Your objective: Copy out all of the records, exactly as they appear.

### Data for this task

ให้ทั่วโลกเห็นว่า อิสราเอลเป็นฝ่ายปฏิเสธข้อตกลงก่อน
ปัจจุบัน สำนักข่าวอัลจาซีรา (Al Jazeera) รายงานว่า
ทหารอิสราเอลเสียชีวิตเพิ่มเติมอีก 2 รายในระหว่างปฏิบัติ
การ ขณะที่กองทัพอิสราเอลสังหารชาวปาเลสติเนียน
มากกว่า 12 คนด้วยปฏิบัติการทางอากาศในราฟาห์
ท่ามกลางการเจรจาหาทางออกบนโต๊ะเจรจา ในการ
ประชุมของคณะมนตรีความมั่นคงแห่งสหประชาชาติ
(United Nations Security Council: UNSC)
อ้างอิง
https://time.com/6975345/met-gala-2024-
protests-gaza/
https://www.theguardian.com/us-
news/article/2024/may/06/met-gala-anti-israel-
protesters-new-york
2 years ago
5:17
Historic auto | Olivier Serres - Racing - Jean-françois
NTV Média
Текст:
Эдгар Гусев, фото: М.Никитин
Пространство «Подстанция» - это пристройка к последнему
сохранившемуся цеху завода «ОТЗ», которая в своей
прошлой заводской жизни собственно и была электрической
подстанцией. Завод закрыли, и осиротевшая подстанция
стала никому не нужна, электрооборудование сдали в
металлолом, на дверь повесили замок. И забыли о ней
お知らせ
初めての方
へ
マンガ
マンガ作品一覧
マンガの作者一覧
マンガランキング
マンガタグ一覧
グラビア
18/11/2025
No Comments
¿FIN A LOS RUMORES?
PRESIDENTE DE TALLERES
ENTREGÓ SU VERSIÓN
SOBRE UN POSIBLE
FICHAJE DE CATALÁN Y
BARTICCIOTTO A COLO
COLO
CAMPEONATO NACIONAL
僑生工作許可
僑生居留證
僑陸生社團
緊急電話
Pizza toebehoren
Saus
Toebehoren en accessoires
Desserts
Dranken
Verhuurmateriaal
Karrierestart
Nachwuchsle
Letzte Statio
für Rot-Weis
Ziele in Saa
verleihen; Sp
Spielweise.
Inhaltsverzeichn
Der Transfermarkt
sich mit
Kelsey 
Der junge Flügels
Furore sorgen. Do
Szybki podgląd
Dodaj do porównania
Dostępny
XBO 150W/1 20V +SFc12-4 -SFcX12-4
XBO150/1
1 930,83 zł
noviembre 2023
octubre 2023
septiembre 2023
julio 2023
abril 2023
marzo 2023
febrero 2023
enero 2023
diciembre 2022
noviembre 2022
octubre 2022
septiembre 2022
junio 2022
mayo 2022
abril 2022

######

Your response:
ให้ทั่วโลกเห็นว่า อิสราเอลเป็นฝ่ายปฏิเสธข้อตกลงก่อน
ปัจจุบัน สำนักข่าวอัลจาซีรา (Al Jazeera) รายงานว่า
ทหารอิสราเอลเสียชีวิตเพิ่มเติมอีก 2 รายในระหว่างปฏิบัติ
การ ขณะที่กองทัพอิสราเอลสังหารชาวปาเลสติเนียน
มากกว่า 12 คนด้วยปฏิบัติการทางอากาศในราฟาห์
ท่ามกลางการเจรจาหาทางออกบนโต๊ะเจรจา ในการ
ประชุมของคณะมนตรีความมั่นคงแห่งสหประชาชาติ
(United Nations Security Council: UNSC)
อ้างอิง
https://time.com/6975345/met-gala-2024-
protests-gaza/
https://www.theguardian.com/us-
news/article/2024/may/06/met-gala-anti-israel-
protesters-new-york
2 years ago
5:17
Historic auto | Olivier Serres - Racing - Jean-françois
NTV Média
Текст:
Эдгар Гусев, фото: М.Никитин
Пространство «Подстанция» - это пристройка к последнему
сохранившемуся цеху завода «ОТЗ», которая в своей
прошлой заводской жизни собственно и была электрической
подстанцией. Завод закрыли, и осиротевшая подстанция
стала никому не нужна, электрооборудование сдали в
металлолом, на дверь повесили замок. И забыли о ней
お知らせ
初めての方
へ
マンガ
マンガ作品一覧
マンガの作者一覧
マンガランキング
マンガタグ一覧
グラビア
18/11/2025
No Comments
¿FIN A LOS RUMORES?
PRESIDENTE DE TALLERES
ENTREGÓ SU VERSIÓN
SOBRE UN POSIBLE
FICHAJE DE CATALÁN Y
BARTICCIOTTO A COLO
COLO
CAMPEONATO NACIONAL
僑生工作許可
僑生居留證
僑陸生社團
緊急電話
Pizza toebehoren
Saus
Toebehoren en accessoires
Desserts
Dranken
Verhuurmateriaal
Karrierestart
Nachwuchsle
Letzte Statio
für Rot-Weis
Ziele in Saa
verleihen; Sp
Spielweise.
Inhaltsverzeichn
Der Transfermarkt
sich mit
Kelsey 
Der junge Flügels
Furore sorgen. Do
Szybki podgląd
Dodaj do porównania
Dostępny
XBO 150W/1 20V +SFc12-4 -SFcX12-4
XBO150/1
1 930,83 zł
noviembre 2023
octubre 2023
septiembre 2023
julio 2023
abril 2023
marzo 2023
febrero 2023
enero 2023
diciembre 2022
noviembre 2022
octubre 2022
septiembre 2022
junio 2022
mayo 2022
abril 2022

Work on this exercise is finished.